> Problem requirements
Scan the records for the word "的中心点包含". Copy each line that includes it.

Saved data entries
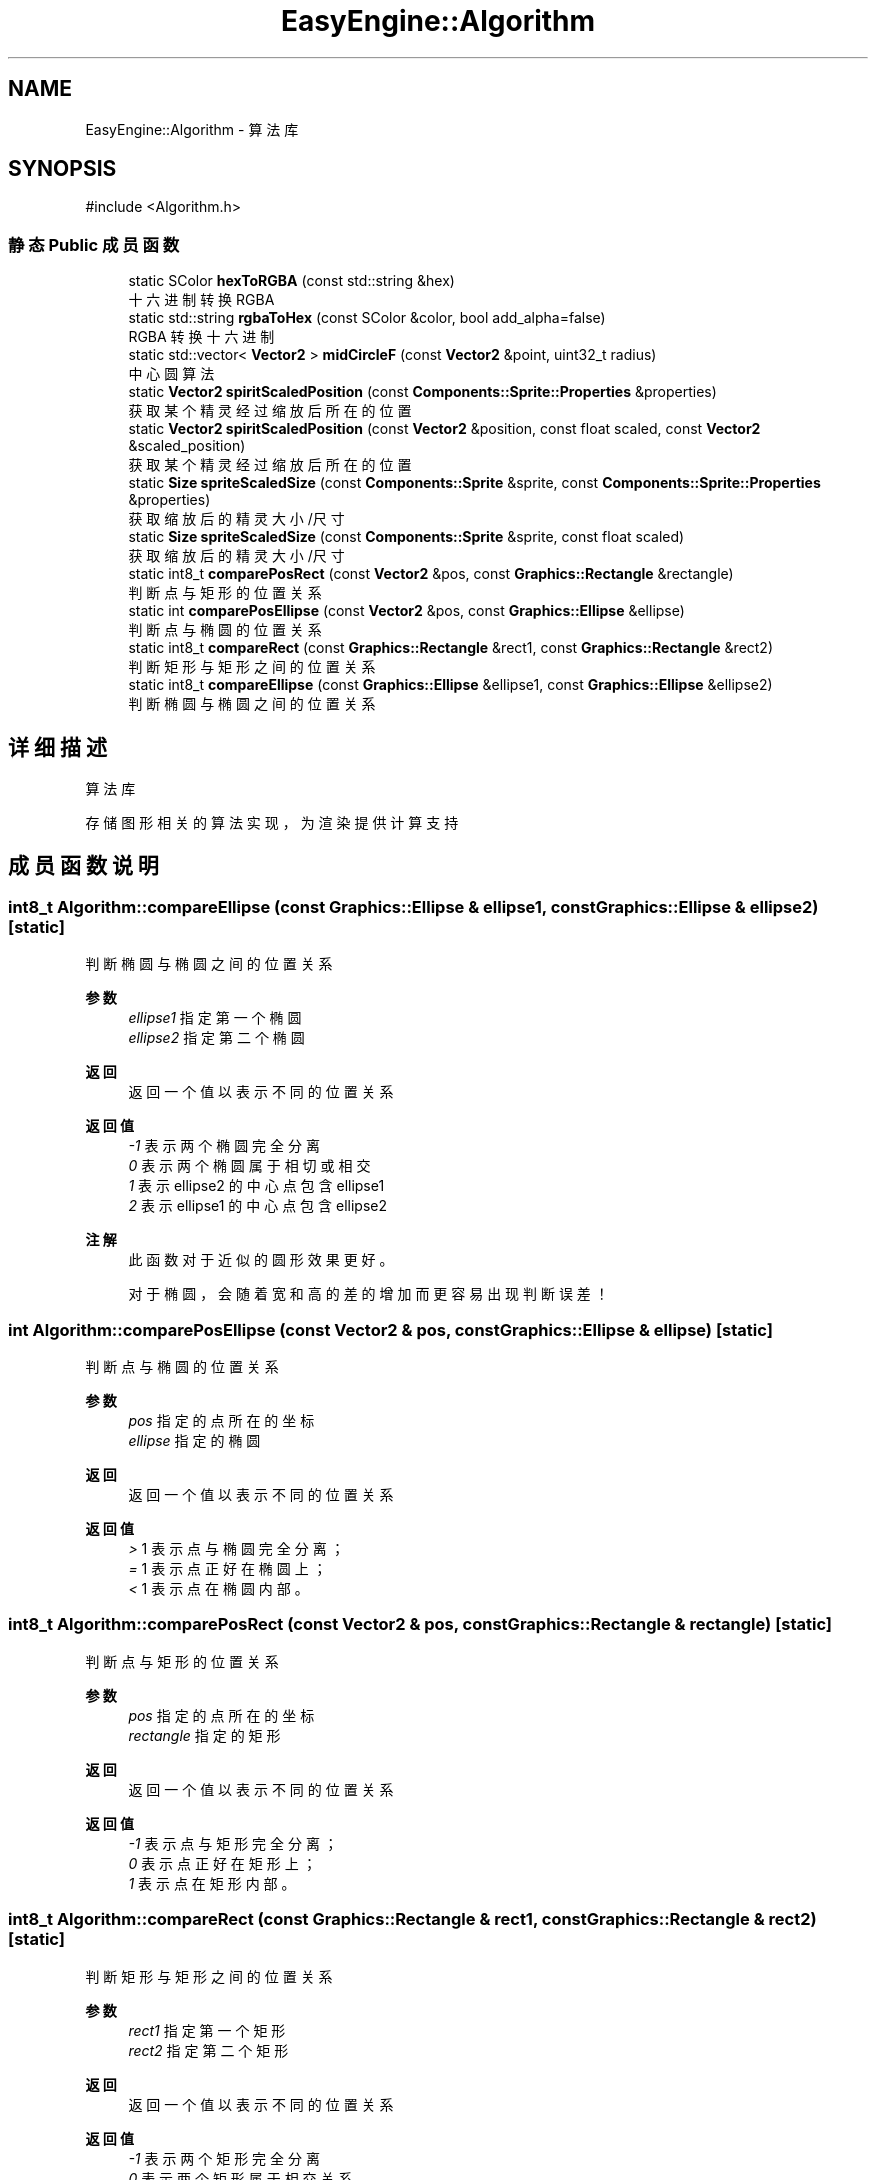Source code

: .TH "EasyEngine::Algorithm" 3 "Version 0.1.1-beta" "Easy Engine" \" -*- nroff -*-
.ad l
.nh
.SH NAME
EasyEngine::Algorithm \- 算法库  

.SH SYNOPSIS
.br
.PP
.PP
\fR#include <Algorithm\&.h>\fP
.SS "静态 Public 成员函数"

.in +1c
.ti -1c
.RI "static SColor \fBhexToRGBA\fP (const std::string &hex)"
.br
.RI "十六进制转换 RGBA "
.ti -1c
.RI "static std::string \fBrgbaToHex\fP (const SColor &color, bool add_alpha=false)"
.br
.RI "RGBA 转换十六进制 "
.ti -1c
.RI "static std::vector< \fBVector2\fP > \fBmidCircleF\fP (const \fBVector2\fP &point, uint32_t radius)"
.br
.RI "中心圆算法 "
.ti -1c
.RI "static \fBVector2\fP \fBspiritScaledPosition\fP (const \fBComponents::Sprite::Properties\fP &properties)"
.br
.RI "获取某个精灵经过缩放后所在的位置 "
.ti -1c
.RI "static \fBVector2\fP \fBspiritScaledPosition\fP (const \fBVector2\fP &position, const float scaled, const \fBVector2\fP &scaled_position)"
.br
.RI "获取某个精灵经过缩放后所在的位置 "
.ti -1c
.RI "static \fBSize\fP \fBspriteScaledSize\fP (const \fBComponents::Sprite\fP &sprite, const \fBComponents::Sprite::Properties\fP &properties)"
.br
.RI "获取缩放后的精灵大小/尺寸 "
.ti -1c
.RI "static \fBSize\fP \fBspriteScaledSize\fP (const \fBComponents::Sprite\fP &sprite, const float scaled)"
.br
.RI "获取缩放后的精灵大小/尺寸 "
.ti -1c
.RI "static int8_t \fBcomparePosRect\fP (const \fBVector2\fP &pos, const \fBGraphics::Rectangle\fP &rectangle)"
.br
.RI "判断点与矩形的位置关系 "
.ti -1c
.RI "static int \fBcomparePosEllipse\fP (const \fBVector2\fP &pos, const \fBGraphics::Ellipse\fP &ellipse)"
.br
.RI "判断点与椭圆的位置关系 "
.ti -1c
.RI "static int8_t \fBcompareRect\fP (const \fBGraphics::Rectangle\fP &rect1, const \fBGraphics::Rectangle\fP &rect2)"
.br
.RI "判断矩形与矩形之间的位置关系 "
.ti -1c
.RI "static int8_t \fBcompareEllipse\fP (const \fBGraphics::Ellipse\fP &ellipse1, const \fBGraphics::Ellipse\fP &ellipse2)"
.br
.RI "判断椭圆与椭圆之间的位置关系 "
.in -1c
.SH "详细描述"
.PP 
算法库 

存储图形相关的算法实现，为渲染提供计算支持 
.SH "成员函数说明"
.PP 
.SS "int8_t Algorithm::compareEllipse (const \fBGraphics::Ellipse\fP & ellipse1, const \fBGraphics::Ellipse\fP & ellipse2)\fR [static]\fP"

.PP
判断椭圆与椭圆之间的位置关系 
.PP
\fB参数\fP
.RS 4
\fIellipse1\fP 指定第一个椭圆 
.br
\fIellipse2\fP 指定第二个椭圆 
.RE
.PP
\fB返回\fP
.RS 4
返回一个值以表示不同的位置关系 
.RE
.PP
\fB返回值\fP
.RS 4
\fI-1\fP 表示两个椭圆完全分离 
.br
\fI0\fP 表示两个椭圆属于相切或相交 
.br
\fI1\fP 表示 \fRellipse2\fP 的中心点包含 \fRellipse1\fP 
.br
\fI2\fP 表示 \fRellipse1\fP 的中心点包含 \fRellipse2\fP 
.RE
.PP
\fB注解\fP
.RS 4
此函数对于近似的圆形效果更好。 

.PP
对于椭圆，会随着宽和高的差的增加而更容易出现判断误差！ 
.RE
.PP

.SS "int Algorithm::comparePosEllipse (const \fBVector2\fP & pos, const \fBGraphics::Ellipse\fP & ellipse)\fR [static]\fP"

.PP
判断点与椭圆的位置关系 
.PP
\fB参数\fP
.RS 4
\fIpos\fP 指定的点所在的坐标 
.br
\fIellipse\fP 指定的椭圆 
.RE
.PP
\fB返回\fP
.RS 4
返回一个值以表示不同的位置关系 
.RE
.PP
\fB返回值\fP
.RS 4
\fI>\fP 1 表示点与椭圆完全分离； 
.br
\fI=\fP 1 表示点正好在椭圆上； 
.br
\fI<\fP 1 表示点在椭圆内部。 
.RE
.PP

.SS "int8_t Algorithm::comparePosRect (const \fBVector2\fP & pos, const \fBGraphics::Rectangle\fP & rectangle)\fR [static]\fP"

.PP
判断点与矩形的位置关系 
.PP
\fB参数\fP
.RS 4
\fIpos\fP 指定的点所在的坐标 
.br
\fIrectangle\fP 指定的矩形 
.RE
.PP
\fB返回\fP
.RS 4
返回一个值以表示不同的位置关系 
.RE
.PP
\fB返回值\fP
.RS 4
\fI-1\fP 表示点与矩形完全分离； 
.br
\fI0\fP 表示点正好在矩形上； 
.br
\fI1\fP 表示点在矩形内部。 
.RE
.PP

.SS "int8_t Algorithm::compareRect (const \fBGraphics::Rectangle\fP & rect1, const \fBGraphics::Rectangle\fP & rect2)\fR [static]\fP"

.PP
判断矩形与矩形之间的位置关系 
.PP
\fB参数\fP
.RS 4
\fIrect1\fP 指定第一个矩形 
.br
\fIrect2\fP 指定第二个矩形 
.RE
.PP
\fB返回\fP
.RS 4
返回一个值以表示不同的位置关系 
.RE
.PP
\fB返回值\fP
.RS 4
\fI-1\fP 表示两个矩形完全分离 
.br
\fI0\fP 表示两个矩形属于相交关系 
.br
\fI1\fP 表示 \fRrect2\fP 包含 \fRrect1\fP 
.br
\fI2\fP 表示 \fRrect1\fP 包含 \fRrect2\fP 
.RE
.PP

.SS "SColor Algorithm::hexToRGBA (const std::string & hex)\fR [static]\fP"

.PP
十六进制转换 RGBA 
.PP
\fB参数\fP
.RS 4
\fIhex\fP 十六进制颜色 
.RE
.PP
\fB返回\fP
.RS 4
得到转换后的 RGBA 值 
.PP
.nf
Color color1 = Algorithm::hexToRGBA("#C0C0C0C0"); // RGBA(192, 192, 192, 192)
Color color2 = Algorithm::hexToRGBA("#FF00FF");   // RGBA(255, 0, 255, 255)

.fi
.PP
 
.RE
.PP

.SS "std::vector< \fBVector2\fP > EasyEngine::Algorithm::midCircleF (const \fBVector2\fP & point, uint32_t radius)\fR [static]\fP"

.PP
中心圆算法 
.PP
\fB参数\fP
.RS 4
\fIpoint\fP 圆点中心 
.br
\fIradius\fP 圆的半径 
.RE
.PP
\fB返回\fP
.RS 4
返回一个用于存储所有可绘制点的坐标数组
.RE
.PP
通过判断圆的中点与理想圆的位置关系以确定像素点，得到一个近似的圆形。 
.PP
\fB注解\fP
.RS 4
若用于绘图事件，性能会有所影响！ 
.RE
.PP

.SS "std::string Algorithm::rgbaToHex (const SColor & color, bool add_alpha = \fRfalse\fP)\fR [static]\fP"

.PP
RGBA 转换十六进制 
.PP
\fB参数\fP
.RS 4
\fIcolor\fP RGBA 颜色 
.br
\fIadd_alpha\fP 同时转换 Alpha 通道（默认不转换） 
.PP
.nf
Color color(192, 192, 192, 255);
rgbaToHex(color);        // #C0C0C0
rgbaToHex(color, true);  // #C0C0C0FF

.fi
.PP
 
.RE
.PP
\fB返回\fP
.RS 4
得到转换后的十六进制值 
.RE
.PP

.SS "\fBVector2\fP Algorithm::spiritScaledPosition (const \fBComponents::Sprite::Properties\fP & properties)\fR [static]\fP"

.PP
获取某个精灵经过缩放后所在的位置 
.PP
\fB参数\fP
.RS 4
\fIproperties\fP 精灵绘制属性 
.RE
.PP
\fB返回\fP
.RS 4
返回缩放后的精灵所在位置（左上角坐标） 
.RE
.PP
\fB参见\fP
.RS 4
Properties 
.RE
.PP

.SS "\fBVector2\fP Algorithm::spiritScaledPosition (const \fBVector2\fP & position, const float scaled, const \fBVector2\fP & scaled_position)\fR [static]\fP"

.PP
获取某个精灵经过缩放后所在的位置 
.PP
\fB参数\fP
.RS 4
\fIposition\fP 原精灵所在位置 
.br
\fIscaled\fP 缩放倍数 
.br
\fIscaled_position\fP 缩放中心点 
.RE
.PP
\fB返回\fP
.RS 4
返回缩放后的精灵所在位置（左上角坐标） 
.RE
.PP
\fB参见\fP
.RS 4
Properties 
.RE
.PP

.SS "\fBSize\fP Algorithm::spriteScaledSize (const \fBComponents::Sprite\fP & sprite, const \fBComponents::Sprite::Properties\fP & properties)\fR [static]\fP"

.PP
获取缩放后的精灵大小/尺寸 
.PP
\fB参数\fP
.RS 4
\fIsprite\fP 指定精灵 
.br
\fIproperties\fP 精灵绘制属性 
.RE
.PP
\fB返回\fP
.RS 4
返回缩放后的大小 
.RE
.PP

.SS "\fBSize\fP Algorithm::spriteScaledSize (const \fBComponents::Sprite\fP & sprite, const float scaled)\fR [static]\fP"

.PP
获取缩放后的精灵大小/尺寸 
.PP
\fB参数\fP
.RS 4
\fIsprite\fP 指定精灵 
.br
\fIscaled\fP 缩放倍数 
.RE
.PP
\fB返回\fP
.RS 4
返回缩放后的精灵大小 
.RE
.PP


.SH "作者"
.PP 
由 Doyxgen 通过分析 Easy Engine 的 源代码自动生成\&.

> Exercise response
\fI1\fP 表示 \fRellipse2\fP 的中心点包含 \fRellipse1\fP 
\fI2\fP 表示 \fRellipse1\fP 的中心点包含 \fRellipse2\fP 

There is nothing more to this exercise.